Nowadays, many things are faster and simpler than they were in previous decades.
And raising capital is no exception. It’s no longer only money that is the limiting factor, but also the search for the brightest minds in the global workforce. In the industrial age, companies invested a lot of time in drawing up detailed plans, because it was difficult to raise capital. But nowadays companies are more willing to experiment. Today, the primary competitive factor is speed, and companies that devote too much time to planning now find themselves left behind by their competitors. What matters is being flexible enough to deliver your goods quickly, because otherwise customers will simply turn to the next provider. Businesses today are shifting from zero-defect strategies to zero-time strategies, and that explains why they need to take a new approach to how they work. The industrial age coined the terms “thinkers” and “doers,” leading to line structures and hierarchical thinking within organizations. And that’s where we’re now seeing the biggest transformation of all – the shift towards collaborative methods of thinking and working.
The company has already made great strides in cross-functional collaboration and encouraged the widespread adoption of iterative planning methods. Based on values such as openness, transparency, and the belief that people should work together on an equal footing, TRUMPF is rapidly pushing ahead with the implementation of agile methodologies. Underpinning these efforts is a fundamental understanding, namely that every single person is there to create value for the customer.

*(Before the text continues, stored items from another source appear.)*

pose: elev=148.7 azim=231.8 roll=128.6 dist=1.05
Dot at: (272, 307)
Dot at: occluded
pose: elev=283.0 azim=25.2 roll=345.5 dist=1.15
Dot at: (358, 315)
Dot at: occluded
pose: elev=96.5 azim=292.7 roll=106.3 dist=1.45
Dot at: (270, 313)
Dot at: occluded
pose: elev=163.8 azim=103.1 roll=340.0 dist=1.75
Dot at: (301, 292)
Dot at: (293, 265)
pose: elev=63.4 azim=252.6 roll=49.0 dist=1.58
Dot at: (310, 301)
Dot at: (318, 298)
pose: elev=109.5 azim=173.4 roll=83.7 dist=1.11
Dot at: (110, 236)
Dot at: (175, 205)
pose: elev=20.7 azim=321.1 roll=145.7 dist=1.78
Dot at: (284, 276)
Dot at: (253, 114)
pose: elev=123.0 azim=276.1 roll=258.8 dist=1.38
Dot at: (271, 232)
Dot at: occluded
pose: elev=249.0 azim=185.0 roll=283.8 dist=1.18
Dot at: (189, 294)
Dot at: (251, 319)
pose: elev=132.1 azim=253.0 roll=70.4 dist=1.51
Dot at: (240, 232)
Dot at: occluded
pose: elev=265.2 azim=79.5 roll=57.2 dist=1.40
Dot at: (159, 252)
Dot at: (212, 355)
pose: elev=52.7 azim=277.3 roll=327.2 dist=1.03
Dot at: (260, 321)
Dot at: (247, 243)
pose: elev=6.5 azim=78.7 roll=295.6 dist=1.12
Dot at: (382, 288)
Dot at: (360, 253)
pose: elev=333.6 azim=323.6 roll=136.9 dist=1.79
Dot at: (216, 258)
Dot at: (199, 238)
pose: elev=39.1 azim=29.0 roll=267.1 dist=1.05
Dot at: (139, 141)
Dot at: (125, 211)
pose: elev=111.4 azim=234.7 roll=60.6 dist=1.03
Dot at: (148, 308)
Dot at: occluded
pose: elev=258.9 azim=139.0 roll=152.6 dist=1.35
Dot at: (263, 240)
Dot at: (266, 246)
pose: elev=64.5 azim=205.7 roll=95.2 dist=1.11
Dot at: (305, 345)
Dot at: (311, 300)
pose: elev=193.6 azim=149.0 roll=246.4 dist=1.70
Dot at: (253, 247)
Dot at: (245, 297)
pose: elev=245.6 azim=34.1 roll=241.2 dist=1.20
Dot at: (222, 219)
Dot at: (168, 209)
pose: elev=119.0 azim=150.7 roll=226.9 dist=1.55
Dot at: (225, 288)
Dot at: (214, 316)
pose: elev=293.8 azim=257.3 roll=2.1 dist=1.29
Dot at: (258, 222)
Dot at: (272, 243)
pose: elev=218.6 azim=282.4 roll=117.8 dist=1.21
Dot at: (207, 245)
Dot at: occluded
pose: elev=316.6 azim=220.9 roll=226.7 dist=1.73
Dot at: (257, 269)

Over the years, markets have evolved, moving from the manufacturing age (small
markets, products tailored to the customer) to the industrial age (broader markets, standardized products) and then onwards to today’s knowledge age (global markets, return to customization). Companies in our globalized world are under enormous pressure because they are constantly at risk of being ousted or superseded. This risk doesn’t just stem from competitors in their own markets, but also from providers in other sectors whose products influence those markets. The reason behind all this is digitalization: companies that offer physical products are increasingly facing competition from providers of digital services.